Il dibattito che si è sviluppato dopo il 9 dicembre credo sia stato utile da questo punto di vista, dobbiamo continuarlo. Capisco la difficoltà che molti compagni hanno (anche a causa dell’eterogeneità geografica delle mobilitazioni ribattezzate come “Forconi”) ad ammettere che dietro una bandiera italiana può esserci tanto un fascistello pronto a vendere retoriche da ventennio, quanto una ragazza o un ragazzo che identificano il nome e i colori dell’Italia, in modo ingenuo, con uno spazio neutro rispetto a tutte le parti politiche, che essi identificano (in modo molto meno ingenuo) con l’esistente. Comprendo questa difficoltà, eppure credo che il futuro prossimo ci chiederà molti altri sforzi critici, e anche di capire che il fallimento dei sistemi socialisti del passato, l’inconcludenza di molte critiche libertarie e la trasformazione sistematica della sinistra mondiale in agenzia dell’amministrazione capitalista non avrebbero potuto restare senza conseguenze sul piano della ricerca di semantiche e simbologie alternative, che purtroppo tendono a pescare, a seconda dei contesti, nella tradizione nazionale o religiosa. Far prevalere il totalmente altro è una sfida che vinceremo soltanto al prezzo di immergerci nelle difficoltà del reale, e di mostrare rispetto per le persone, di saperci confrontare umilmente con la gente, non da maestri, né da profeti; perché essere rivoluzionari non significa essere né l’uno, né l’altro.
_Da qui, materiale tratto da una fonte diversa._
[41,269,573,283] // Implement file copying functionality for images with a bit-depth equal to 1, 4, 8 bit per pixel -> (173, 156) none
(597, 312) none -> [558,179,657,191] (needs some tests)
L’incremento della nostra presenza sociale è e deve essere la vera cifra del nuovo corso dei movimenti, che hanno continuato a radicarsi e a crescere negli ultimi due anni, anche grazie al segnale di chiarimento, trauma benefico, del 15 ottobre. Le logiche della compatibilità istituzionale e di piazza che hanno per anni causato l’immobilismo, e talvolta condotto alla più triste operetta, appaiono in molti luoghi sorpassate, e questo sarà il primo passo per non lasciare più penetrare le culture dell’estrema destra tra tanti ragazzi che abitano le periferie delle nostre metropoli, perché questi ragazzi cercano anzitutto compagni di rabbia; e se non scommettiamo sulla rabbia noi, perché non dovrebbero farlo i nostri nemici? La piazza del 19 ottobre è stato anche per questo il più bel luogo in cui mi potessi mimetizzare. Quel giorno abbiamo visto che costruire partecipazione, autonomia e conflitto è possibile, senza rinunciare a nessuno di questi elementi. Poche ore dopo i compagni di Roma e delle altre città erano nuovamente impegnati nella crescita della contrapposizione più militante, quella del quotidiano. Ciò che in questi anni abbiamo imparato dal popolo valsusino è, da questo punto di vista, inestimabile.
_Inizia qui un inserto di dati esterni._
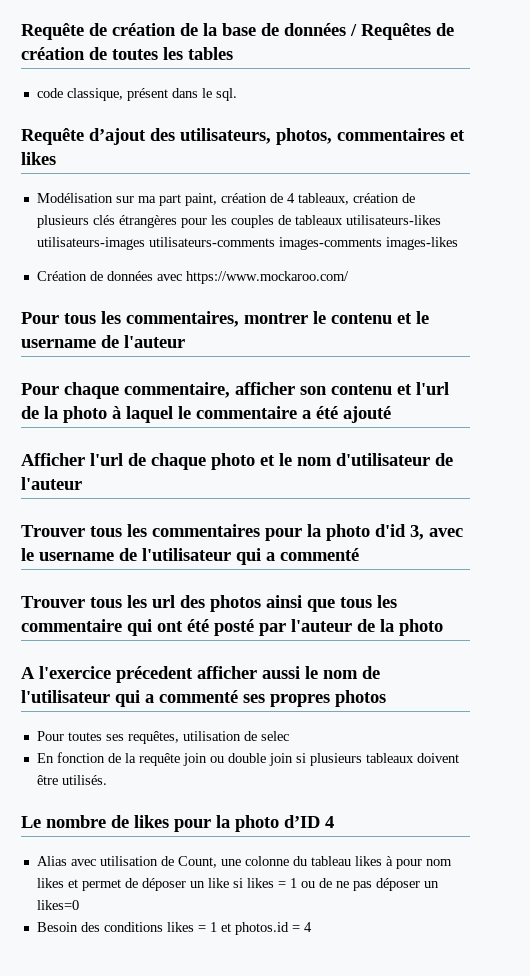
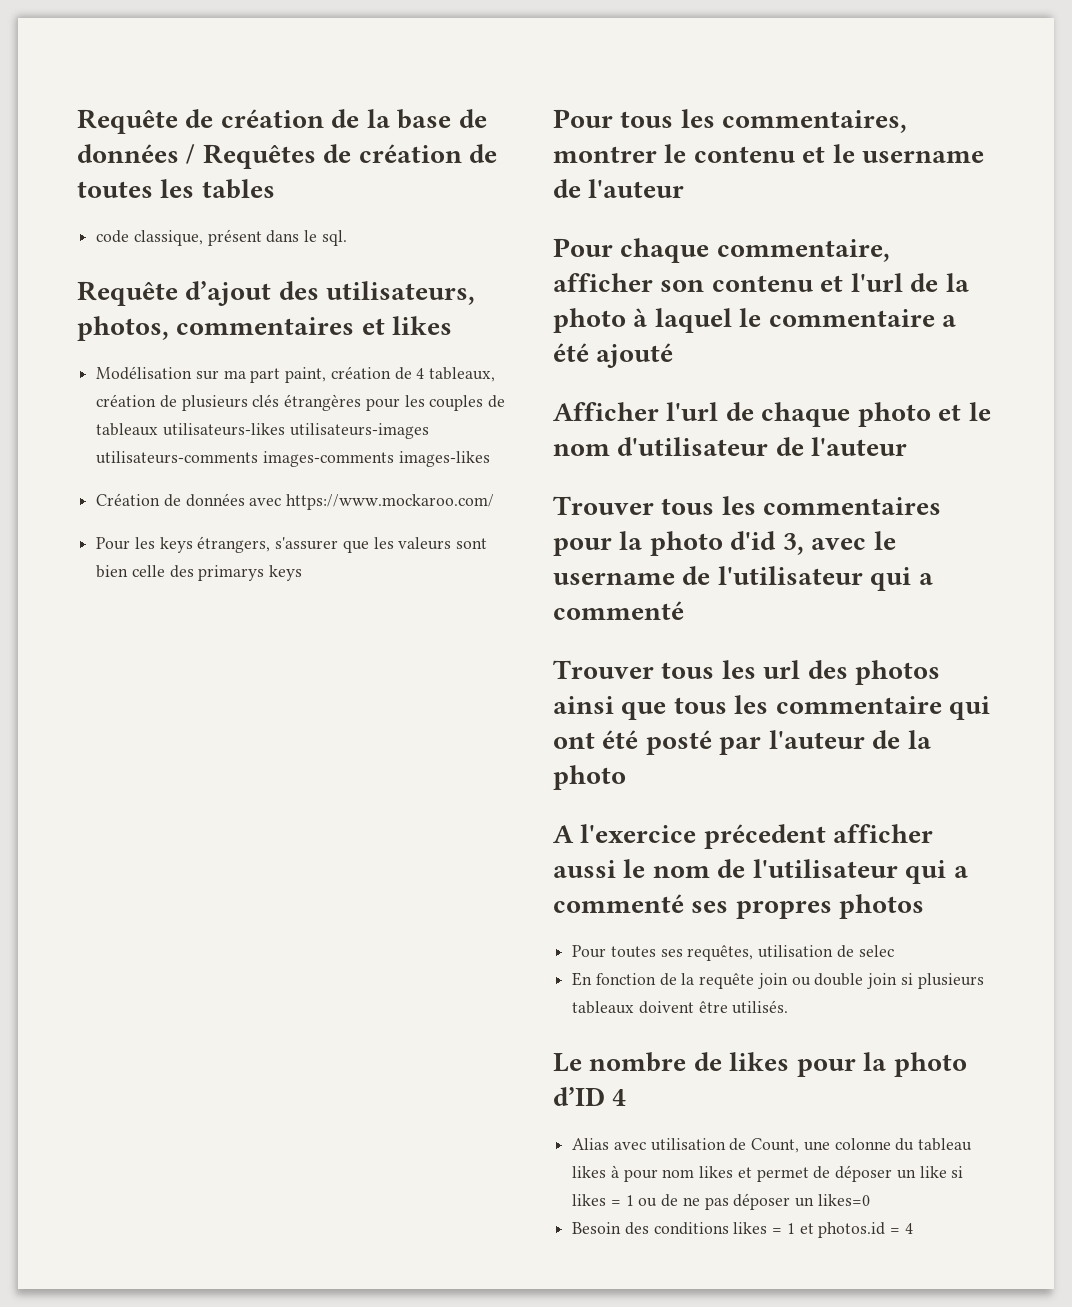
(349, 277) none -> [96,536,488,553] [96,565,303,581] // Pour les keys étrangers, s'assurer que les valeurs sont bien celle des primarys keys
In questi tempi dalla valle tutto inizia e alla valle tutto torna, dagli arresti alla solidarietà, dai piccoli viaggi di libertà alla grande resistenza. Mando un pensiero a Chiara, Mattia, Nicco e Claudio, detenuti perché No Tav, a tutti i No Tav ai domiciliari, a tutti i detenuti e gli imputati per il 15 ottobre, a tutti quelli che resistono, dentro e fuori. Per ognuno di noi che si ferma, cento altri salgono sulle barricate.